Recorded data
## BEGIN

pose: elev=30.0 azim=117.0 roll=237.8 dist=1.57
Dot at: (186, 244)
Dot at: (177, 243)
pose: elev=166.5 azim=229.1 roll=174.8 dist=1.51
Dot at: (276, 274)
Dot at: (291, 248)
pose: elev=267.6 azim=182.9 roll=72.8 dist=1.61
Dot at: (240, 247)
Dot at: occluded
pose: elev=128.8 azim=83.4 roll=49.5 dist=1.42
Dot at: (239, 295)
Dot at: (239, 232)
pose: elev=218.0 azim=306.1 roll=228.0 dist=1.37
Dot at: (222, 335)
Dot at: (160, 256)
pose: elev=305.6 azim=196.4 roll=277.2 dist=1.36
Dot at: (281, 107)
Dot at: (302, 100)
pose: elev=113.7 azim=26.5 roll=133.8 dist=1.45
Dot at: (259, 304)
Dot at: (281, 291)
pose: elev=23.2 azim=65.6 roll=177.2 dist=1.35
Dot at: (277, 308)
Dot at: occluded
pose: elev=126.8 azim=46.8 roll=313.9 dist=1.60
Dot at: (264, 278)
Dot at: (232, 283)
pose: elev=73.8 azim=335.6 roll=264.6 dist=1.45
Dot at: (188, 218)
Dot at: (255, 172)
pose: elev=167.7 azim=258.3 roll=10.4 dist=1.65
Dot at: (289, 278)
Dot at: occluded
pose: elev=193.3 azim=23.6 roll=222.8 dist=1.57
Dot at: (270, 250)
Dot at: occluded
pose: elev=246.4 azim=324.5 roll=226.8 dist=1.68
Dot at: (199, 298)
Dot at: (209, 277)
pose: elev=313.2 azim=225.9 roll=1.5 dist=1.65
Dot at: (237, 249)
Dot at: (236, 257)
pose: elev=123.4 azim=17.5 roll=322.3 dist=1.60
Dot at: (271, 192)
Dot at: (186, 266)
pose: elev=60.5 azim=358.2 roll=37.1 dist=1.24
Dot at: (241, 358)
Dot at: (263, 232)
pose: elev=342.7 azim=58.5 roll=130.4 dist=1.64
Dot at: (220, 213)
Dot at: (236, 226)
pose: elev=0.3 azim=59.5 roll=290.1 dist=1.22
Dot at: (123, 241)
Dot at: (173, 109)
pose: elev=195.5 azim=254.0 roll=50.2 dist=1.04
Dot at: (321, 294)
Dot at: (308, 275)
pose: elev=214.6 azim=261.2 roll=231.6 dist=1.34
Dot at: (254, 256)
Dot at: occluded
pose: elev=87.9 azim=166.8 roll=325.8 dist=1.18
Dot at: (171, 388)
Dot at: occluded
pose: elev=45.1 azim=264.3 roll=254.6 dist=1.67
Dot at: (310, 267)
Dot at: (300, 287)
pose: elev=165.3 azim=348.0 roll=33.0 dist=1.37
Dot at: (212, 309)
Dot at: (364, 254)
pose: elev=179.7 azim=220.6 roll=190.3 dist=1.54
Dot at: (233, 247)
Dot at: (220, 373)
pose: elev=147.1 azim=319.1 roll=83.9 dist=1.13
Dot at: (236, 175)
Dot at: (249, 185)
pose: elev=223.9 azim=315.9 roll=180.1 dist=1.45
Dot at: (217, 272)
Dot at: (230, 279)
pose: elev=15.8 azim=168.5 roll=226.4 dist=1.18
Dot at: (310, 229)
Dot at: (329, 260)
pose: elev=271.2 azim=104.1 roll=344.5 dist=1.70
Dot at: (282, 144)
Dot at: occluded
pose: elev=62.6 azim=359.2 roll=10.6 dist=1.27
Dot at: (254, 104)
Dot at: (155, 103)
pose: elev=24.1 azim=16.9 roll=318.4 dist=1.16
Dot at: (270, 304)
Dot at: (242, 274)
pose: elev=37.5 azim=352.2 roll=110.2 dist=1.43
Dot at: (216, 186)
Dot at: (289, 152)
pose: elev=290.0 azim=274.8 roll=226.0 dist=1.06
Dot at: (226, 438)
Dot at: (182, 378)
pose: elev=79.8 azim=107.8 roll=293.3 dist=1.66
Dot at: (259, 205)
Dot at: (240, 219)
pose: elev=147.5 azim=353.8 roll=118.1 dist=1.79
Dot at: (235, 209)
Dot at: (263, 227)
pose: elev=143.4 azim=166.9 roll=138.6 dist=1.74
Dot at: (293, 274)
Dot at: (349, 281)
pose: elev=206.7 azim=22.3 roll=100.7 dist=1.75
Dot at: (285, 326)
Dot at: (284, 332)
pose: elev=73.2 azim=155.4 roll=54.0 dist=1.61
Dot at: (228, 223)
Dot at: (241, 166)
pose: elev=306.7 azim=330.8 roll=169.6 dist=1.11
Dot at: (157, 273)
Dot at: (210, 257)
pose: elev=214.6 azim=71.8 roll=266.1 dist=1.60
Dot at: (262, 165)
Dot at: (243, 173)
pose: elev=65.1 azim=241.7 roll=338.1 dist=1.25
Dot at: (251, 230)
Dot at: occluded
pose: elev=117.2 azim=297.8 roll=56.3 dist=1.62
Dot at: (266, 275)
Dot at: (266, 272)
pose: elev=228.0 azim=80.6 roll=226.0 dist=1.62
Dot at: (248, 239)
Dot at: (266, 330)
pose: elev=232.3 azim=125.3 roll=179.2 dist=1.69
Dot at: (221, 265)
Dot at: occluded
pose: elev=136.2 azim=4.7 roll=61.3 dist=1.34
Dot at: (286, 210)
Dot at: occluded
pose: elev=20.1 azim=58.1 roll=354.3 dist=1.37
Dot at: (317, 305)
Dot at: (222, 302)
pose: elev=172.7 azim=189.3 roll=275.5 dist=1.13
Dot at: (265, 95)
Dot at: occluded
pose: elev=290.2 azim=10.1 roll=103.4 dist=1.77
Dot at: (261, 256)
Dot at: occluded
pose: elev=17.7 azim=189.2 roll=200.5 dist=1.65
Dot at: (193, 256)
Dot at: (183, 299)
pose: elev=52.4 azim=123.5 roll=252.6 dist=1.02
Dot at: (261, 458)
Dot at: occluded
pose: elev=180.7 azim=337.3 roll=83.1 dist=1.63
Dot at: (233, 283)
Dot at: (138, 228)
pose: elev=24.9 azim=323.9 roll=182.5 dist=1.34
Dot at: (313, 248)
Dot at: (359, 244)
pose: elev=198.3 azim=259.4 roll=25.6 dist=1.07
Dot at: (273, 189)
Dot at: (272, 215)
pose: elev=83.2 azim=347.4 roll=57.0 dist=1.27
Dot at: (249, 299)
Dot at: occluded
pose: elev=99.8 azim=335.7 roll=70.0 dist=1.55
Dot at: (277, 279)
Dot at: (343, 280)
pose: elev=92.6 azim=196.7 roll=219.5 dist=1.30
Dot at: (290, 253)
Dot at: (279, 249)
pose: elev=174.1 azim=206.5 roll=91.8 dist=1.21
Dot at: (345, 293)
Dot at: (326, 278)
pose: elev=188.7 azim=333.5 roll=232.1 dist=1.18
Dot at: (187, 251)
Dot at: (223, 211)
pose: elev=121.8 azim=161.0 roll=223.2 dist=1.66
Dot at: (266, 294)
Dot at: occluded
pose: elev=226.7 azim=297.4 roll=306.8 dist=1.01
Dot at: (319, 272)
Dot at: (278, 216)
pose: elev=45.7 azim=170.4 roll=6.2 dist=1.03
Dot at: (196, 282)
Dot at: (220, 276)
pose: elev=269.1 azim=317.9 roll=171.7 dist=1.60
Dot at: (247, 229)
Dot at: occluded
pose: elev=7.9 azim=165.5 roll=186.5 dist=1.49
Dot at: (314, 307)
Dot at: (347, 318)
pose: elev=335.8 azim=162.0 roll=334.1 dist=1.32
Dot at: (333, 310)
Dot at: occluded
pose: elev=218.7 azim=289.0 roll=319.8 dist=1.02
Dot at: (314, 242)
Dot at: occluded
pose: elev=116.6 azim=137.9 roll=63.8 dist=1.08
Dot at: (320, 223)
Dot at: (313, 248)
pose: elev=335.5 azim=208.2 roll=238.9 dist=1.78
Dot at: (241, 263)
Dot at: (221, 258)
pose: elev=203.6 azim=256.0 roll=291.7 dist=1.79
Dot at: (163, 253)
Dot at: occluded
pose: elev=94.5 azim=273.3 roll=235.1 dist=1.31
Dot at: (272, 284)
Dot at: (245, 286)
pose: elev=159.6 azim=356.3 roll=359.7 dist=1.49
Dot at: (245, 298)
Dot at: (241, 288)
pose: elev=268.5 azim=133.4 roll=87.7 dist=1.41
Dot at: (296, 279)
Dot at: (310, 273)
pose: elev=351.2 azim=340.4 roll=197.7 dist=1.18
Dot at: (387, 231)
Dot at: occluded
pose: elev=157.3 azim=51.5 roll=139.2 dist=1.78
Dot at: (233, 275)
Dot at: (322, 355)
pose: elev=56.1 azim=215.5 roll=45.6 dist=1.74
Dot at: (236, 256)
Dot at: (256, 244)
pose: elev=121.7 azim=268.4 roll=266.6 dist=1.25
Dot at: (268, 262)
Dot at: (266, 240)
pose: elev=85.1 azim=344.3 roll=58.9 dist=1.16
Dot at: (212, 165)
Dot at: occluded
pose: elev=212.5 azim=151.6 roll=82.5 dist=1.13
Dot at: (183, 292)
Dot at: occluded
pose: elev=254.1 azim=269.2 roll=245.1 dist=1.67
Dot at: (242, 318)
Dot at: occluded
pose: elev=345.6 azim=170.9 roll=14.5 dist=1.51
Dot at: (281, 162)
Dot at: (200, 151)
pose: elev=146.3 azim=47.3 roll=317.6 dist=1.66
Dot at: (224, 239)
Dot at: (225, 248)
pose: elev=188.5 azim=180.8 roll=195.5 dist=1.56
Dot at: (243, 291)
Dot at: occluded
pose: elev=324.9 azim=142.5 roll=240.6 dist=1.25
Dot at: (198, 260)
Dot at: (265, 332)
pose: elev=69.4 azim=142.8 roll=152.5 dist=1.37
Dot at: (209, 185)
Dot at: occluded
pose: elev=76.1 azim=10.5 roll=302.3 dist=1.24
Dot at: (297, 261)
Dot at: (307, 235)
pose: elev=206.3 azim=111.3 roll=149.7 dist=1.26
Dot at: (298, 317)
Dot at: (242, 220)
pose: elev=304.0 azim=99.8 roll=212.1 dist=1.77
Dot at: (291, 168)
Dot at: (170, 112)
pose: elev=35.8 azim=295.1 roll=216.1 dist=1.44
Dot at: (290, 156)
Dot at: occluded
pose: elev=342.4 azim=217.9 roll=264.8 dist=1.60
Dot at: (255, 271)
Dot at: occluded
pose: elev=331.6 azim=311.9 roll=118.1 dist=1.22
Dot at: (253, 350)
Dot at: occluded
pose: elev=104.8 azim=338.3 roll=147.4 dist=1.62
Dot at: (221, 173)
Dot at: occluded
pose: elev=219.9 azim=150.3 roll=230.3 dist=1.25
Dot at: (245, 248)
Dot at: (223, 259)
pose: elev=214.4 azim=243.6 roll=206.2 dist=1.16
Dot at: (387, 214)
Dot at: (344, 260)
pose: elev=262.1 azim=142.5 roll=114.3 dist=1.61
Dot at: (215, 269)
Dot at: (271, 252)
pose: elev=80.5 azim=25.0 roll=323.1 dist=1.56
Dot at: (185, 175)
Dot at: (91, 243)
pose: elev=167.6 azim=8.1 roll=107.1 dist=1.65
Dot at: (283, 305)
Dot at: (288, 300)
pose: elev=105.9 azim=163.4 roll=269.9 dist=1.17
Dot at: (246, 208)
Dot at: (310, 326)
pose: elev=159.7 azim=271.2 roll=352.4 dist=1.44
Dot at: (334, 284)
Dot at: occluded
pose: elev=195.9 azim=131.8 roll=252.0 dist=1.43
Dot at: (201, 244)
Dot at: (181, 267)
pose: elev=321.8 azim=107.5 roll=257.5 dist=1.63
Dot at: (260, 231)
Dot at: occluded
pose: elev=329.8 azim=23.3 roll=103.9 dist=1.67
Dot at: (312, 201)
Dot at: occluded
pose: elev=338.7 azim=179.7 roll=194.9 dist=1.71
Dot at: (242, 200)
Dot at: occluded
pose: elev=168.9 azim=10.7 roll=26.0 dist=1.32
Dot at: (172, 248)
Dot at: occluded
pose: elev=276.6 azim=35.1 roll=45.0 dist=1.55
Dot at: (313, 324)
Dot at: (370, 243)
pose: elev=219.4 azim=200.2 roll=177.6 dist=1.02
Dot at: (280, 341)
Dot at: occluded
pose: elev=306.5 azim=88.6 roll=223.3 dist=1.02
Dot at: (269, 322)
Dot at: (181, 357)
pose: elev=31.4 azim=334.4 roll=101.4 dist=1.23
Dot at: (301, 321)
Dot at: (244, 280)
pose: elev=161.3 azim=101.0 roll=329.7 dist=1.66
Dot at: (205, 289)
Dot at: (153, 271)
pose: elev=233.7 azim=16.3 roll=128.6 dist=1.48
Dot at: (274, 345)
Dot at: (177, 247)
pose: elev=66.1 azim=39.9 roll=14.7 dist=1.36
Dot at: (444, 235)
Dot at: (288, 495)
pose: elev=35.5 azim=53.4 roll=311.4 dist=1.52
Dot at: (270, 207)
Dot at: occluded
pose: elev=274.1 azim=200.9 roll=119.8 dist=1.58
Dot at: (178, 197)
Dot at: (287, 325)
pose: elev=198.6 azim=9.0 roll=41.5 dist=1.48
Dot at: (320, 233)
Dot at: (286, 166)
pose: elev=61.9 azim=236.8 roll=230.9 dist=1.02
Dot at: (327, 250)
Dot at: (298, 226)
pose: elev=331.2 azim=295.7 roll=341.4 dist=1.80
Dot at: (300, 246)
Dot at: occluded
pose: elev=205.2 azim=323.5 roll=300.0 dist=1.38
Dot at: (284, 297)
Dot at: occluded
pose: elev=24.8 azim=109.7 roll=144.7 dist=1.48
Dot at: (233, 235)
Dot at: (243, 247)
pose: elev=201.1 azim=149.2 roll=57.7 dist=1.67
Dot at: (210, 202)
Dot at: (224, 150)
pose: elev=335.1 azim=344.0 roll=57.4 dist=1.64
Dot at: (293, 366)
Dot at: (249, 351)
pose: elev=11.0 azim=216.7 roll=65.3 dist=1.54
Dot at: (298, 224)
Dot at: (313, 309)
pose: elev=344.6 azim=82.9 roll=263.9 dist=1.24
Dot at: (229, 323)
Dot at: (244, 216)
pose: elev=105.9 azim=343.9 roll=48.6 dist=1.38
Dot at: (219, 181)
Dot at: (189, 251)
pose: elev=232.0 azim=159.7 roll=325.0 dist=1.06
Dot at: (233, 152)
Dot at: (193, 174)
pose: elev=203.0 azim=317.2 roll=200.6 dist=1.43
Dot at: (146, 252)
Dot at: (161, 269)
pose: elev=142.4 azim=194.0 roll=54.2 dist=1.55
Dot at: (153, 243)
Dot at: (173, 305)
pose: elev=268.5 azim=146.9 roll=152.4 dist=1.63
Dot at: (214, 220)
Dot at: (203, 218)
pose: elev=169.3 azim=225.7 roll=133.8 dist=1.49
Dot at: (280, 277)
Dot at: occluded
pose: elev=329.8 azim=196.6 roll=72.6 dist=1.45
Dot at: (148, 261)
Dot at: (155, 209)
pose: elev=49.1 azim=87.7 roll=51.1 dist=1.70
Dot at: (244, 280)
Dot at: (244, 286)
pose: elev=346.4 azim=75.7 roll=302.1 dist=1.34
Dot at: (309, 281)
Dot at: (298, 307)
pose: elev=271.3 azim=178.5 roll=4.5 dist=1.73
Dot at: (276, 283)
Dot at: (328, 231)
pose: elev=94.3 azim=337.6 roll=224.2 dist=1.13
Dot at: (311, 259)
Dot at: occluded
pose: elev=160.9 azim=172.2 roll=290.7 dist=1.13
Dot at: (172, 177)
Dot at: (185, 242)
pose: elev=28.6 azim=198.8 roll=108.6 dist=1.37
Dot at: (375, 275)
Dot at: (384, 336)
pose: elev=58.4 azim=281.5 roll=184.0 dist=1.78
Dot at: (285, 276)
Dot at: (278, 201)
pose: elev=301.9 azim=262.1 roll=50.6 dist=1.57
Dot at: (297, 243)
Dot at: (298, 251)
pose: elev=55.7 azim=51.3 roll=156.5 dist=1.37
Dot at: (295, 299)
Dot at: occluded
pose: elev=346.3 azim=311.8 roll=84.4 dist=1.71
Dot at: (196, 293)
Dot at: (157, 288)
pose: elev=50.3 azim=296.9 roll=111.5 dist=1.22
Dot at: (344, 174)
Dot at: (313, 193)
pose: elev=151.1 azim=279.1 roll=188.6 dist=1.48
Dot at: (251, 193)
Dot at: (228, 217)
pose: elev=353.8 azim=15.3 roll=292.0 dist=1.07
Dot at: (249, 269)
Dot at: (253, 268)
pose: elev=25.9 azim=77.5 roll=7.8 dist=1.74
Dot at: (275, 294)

## END

Given problem:
Copy out the items verbatim from the start through the line containing "Dot at: (173, 109)", including that line.

Full output:
pose: elev=30.0 azim=117.0 roll=237.8 dist=1.57
Dot at: (186, 244)
Dot at: (177, 243)
pose: elev=166.5 azim=229.1 roll=174.8 dist=1.51
Dot at: (276, 274)
Dot at: (291, 248)
pose: elev=267.6 azim=182.9 roll=72.8 dist=1.61
Dot at: (240, 247)
Dot at: occluded
pose: elev=128.8 azim=83.4 roll=49.5 dist=1.42
Dot at: (239, 295)
Dot at: (239, 232)
pose: elev=218.0 azim=306.1 roll=228.0 dist=1.37
Dot at: (222, 335)
Dot at: (160, 256)
pose: elev=305.6 azim=196.4 roll=277.2 dist=1.36
Dot at: (281, 107)
Dot at: (302, 100)
pose: elev=113.7 azim=26.5 roll=133.8 dist=1.45
Dot at: (259, 304)
Dot at: (281, 291)
pose: elev=23.2 azim=65.6 roll=177.2 dist=1.35
Dot at: (277, 308)
Dot at: occluded
pose: elev=126.8 azim=46.8 roll=313.9 dist=1.60
Dot at: (264, 278)
Dot at: (232, 283)
pose: elev=73.8 azim=335.6 roll=264.6 dist=1.45
Dot at: (188, 218)
Dot at: (255, 172)
pose: elev=167.7 azim=258.3 roll=10.4 dist=1.65
Dot at: (289, 278)
Dot at: occluded
pose: elev=193.3 azim=23.6 roll=222.8 dist=1.57
Dot at: (270, 250)
Dot at: occluded
pose: elev=246.4 azim=324.5 roll=226.8 dist=1.68
Dot at: (199, 298)
Dot at: (209, 277)
pose: elev=313.2 azim=225.9 roll=1.5 dist=1.65
Dot at: (237, 249)
Dot at: (236, 257)
pose: elev=123.4 azim=17.5 roll=322.3 dist=1.60
Dot at: (271, 192)
Dot at: (186, 266)
pose: elev=60.5 azim=358.2 roll=37.1 dist=1.24
Dot at: (241, 358)
Dot at: (263, 232)
pose: elev=342.7 azim=58.5 roll=130.4 dist=1.64
Dot at: (220, 213)
Dot at: (236, 226)
pose: elev=0.3 azim=59.5 roll=290.1 dist=1.22
Dot at: (123, 241)
Dot at: (173, 109)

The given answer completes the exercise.